[SOURCE INFORMATION Boundary: Start]
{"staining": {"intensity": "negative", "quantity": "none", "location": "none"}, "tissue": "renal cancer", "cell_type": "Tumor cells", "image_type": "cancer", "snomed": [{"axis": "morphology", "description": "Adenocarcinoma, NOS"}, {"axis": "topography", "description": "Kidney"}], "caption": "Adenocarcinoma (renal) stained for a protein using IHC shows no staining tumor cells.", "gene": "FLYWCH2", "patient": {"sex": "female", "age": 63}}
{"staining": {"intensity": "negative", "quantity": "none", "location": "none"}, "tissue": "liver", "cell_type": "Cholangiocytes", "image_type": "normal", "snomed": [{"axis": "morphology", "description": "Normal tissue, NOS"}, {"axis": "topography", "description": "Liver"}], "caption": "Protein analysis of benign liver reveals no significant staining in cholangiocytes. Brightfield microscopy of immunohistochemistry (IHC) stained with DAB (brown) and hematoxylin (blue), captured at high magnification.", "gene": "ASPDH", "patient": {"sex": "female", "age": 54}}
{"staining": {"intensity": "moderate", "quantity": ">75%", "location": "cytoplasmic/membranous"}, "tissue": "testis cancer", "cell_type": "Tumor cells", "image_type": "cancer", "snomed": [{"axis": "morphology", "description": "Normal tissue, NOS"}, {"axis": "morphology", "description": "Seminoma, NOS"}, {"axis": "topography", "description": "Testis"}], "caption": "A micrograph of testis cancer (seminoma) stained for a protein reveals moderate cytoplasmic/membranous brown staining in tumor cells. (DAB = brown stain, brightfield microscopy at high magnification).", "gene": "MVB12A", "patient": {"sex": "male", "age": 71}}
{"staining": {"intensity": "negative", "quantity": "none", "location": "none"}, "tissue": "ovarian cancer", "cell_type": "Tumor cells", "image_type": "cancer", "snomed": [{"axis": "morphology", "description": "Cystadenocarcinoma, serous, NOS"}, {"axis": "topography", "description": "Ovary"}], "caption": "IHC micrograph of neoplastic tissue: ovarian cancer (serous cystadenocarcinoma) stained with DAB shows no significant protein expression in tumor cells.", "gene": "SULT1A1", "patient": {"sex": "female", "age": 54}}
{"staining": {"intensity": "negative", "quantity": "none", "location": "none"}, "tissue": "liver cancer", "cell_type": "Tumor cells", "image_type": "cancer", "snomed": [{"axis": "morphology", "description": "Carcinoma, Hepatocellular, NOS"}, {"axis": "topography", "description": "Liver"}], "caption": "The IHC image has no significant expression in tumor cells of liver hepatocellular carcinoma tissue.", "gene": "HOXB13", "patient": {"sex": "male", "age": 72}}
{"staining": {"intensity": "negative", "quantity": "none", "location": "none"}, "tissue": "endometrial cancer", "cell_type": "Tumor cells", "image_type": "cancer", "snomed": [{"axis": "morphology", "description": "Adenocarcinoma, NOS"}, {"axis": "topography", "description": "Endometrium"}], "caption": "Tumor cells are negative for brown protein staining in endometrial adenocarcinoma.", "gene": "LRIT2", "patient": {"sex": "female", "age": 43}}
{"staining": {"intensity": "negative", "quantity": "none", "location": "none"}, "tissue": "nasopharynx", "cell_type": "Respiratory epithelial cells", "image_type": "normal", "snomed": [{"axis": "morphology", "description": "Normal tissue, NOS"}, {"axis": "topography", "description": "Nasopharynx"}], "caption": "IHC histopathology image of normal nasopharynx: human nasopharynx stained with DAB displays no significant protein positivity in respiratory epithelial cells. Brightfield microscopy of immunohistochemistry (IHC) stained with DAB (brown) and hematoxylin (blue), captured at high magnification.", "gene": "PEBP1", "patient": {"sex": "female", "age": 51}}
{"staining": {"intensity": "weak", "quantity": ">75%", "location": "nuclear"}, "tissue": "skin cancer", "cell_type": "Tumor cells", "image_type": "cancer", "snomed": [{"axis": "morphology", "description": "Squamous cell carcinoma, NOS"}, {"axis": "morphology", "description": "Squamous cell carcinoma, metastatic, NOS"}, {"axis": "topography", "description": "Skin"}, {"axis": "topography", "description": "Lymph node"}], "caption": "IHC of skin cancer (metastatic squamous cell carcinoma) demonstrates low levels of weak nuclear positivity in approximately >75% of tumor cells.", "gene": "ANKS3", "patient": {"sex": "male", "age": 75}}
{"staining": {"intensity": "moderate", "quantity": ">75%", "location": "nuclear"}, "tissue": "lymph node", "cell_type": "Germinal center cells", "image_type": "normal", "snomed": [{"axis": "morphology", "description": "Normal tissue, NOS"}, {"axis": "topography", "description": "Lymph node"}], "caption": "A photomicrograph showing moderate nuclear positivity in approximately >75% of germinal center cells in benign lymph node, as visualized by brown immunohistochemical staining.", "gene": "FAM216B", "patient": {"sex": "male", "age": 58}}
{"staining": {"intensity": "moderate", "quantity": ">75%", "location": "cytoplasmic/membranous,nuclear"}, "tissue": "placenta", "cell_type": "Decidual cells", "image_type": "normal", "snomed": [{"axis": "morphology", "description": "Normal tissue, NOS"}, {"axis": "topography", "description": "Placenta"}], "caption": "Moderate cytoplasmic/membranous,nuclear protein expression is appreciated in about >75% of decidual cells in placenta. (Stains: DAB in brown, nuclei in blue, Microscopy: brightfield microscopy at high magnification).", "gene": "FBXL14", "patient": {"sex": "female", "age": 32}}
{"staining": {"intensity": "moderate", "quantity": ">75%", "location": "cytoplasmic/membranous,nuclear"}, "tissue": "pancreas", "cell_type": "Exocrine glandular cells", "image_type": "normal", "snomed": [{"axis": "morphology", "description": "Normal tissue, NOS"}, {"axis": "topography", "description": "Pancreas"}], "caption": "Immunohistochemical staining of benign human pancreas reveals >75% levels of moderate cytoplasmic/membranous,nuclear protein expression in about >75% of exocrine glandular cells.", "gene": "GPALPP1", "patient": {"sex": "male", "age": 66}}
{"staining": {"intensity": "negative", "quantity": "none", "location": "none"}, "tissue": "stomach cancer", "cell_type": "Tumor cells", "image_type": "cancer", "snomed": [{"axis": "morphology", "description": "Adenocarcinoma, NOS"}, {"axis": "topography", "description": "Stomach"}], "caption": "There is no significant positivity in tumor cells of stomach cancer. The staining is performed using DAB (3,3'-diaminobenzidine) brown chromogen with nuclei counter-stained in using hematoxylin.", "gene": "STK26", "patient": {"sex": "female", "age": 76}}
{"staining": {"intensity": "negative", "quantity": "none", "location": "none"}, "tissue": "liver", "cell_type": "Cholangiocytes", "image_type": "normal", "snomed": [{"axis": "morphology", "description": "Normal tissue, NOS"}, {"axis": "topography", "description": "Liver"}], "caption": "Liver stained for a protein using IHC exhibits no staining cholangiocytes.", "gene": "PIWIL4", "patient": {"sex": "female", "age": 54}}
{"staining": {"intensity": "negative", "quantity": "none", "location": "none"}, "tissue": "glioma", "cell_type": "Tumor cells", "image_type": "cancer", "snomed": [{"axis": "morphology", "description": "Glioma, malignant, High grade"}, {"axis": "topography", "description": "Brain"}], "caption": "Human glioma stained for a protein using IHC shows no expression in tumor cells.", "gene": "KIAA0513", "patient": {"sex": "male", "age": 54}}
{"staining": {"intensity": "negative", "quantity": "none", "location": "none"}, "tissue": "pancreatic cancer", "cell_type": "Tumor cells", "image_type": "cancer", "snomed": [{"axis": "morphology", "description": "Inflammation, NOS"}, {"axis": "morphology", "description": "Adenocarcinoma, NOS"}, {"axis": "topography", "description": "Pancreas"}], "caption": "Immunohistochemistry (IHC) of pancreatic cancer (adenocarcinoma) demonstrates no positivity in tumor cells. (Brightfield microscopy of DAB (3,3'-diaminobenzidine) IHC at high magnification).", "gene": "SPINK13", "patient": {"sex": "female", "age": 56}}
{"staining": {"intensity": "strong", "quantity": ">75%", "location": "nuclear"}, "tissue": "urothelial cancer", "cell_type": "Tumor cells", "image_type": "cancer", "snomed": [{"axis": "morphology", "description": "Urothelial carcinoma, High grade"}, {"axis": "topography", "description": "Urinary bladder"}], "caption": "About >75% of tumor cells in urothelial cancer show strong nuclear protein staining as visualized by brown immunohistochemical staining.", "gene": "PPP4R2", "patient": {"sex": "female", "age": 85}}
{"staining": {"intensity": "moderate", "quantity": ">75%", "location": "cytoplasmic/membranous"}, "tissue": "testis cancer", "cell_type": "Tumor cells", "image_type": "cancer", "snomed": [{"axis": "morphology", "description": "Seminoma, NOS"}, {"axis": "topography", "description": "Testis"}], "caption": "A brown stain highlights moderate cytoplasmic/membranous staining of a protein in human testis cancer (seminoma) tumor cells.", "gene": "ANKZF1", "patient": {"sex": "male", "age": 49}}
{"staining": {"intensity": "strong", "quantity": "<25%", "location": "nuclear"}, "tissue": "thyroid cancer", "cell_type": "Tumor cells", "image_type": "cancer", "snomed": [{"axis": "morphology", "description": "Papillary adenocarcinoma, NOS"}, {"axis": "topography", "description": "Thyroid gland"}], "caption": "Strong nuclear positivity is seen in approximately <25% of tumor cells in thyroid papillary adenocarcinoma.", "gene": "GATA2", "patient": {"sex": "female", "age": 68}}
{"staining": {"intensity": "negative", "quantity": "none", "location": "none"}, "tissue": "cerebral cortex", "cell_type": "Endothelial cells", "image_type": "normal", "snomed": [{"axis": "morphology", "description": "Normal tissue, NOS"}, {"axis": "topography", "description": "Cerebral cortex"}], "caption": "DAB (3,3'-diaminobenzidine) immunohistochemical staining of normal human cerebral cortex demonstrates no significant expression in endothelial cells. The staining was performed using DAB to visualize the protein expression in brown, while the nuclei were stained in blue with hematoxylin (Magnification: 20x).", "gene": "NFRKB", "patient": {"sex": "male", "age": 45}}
[SOURCE INFORMATION Boundary: End]
▶ [THE PROBLEM]: Look through the listing, and copy each line that contains the word "diaminobenzidine".

▶ [RESPONSE TO THE TASK]:
{"staining": {"intensity": "negative", "quantity": "none", "location": "none"}, "tissue": "stomach cancer", "cell_type": "Tumor cells", "image_type": "cancer", "snomed": [{"axis": "morphology", "description": "Adenocarcinoma, NOS"}, {"axis": "topography", "description": "Stomach"}], "caption": "There is no significant positivity in tumor cells of stomach cancer. The staining is performed using DAB (3,3'-diaminobenzidine) brown chromogen with nuclei counter-stained in using hematoxylin.", "gene": "STK26", "patient": {"sex": "female", "age": 76}}
{"staining": {"intensity": "negative", "quantity": "none", "location": "none"}, "tissue": "pancreatic cancer", "cell_type": "Tumor cells", "image_type": "cancer", "snomed": [{"axis": "morphology", "description": "Inflammation, NOS"}, {"axis": "morphology", "description": "Adenocarcinoma, NOS"}, {"axis": "topography", "description": "Pancreas"}], "caption": "Immunohistochemistry (IHC) of pancreatic cancer (adenocarcinoma) demonstrates no positivity in tumor cells. (Brightfield microscopy of DAB (3,3'-diaminobenzidine) IHC at high magnification).", "gene": "SPINK13", "patient": {"sex": "female", "age": 56}}
{"staining": {"intensity": "negative", "quantity": "none", "location": "none"}, "tissue": "cerebral cortex", "cell_type": "Endothelial cells", "image_type": "normal", "snomed": [{"axis": "morphology", "description": "Normal tissue, NOS"}, {"axis": "topography", "description": "Cerebral cortex"}], "caption": "DAB (3,3'-diaminobenzidine) immunohistochemical staining of normal human cerebral cortex demonstrates no significant expression in endothelial cells. The staining was performed using DAB to visualize the protein expression in brown, while the nuclei were stained in blue with hematoxylin (Magnification: 20x).", "gene": "NFRKB", "patient": {"sex": "male", "age": 45}}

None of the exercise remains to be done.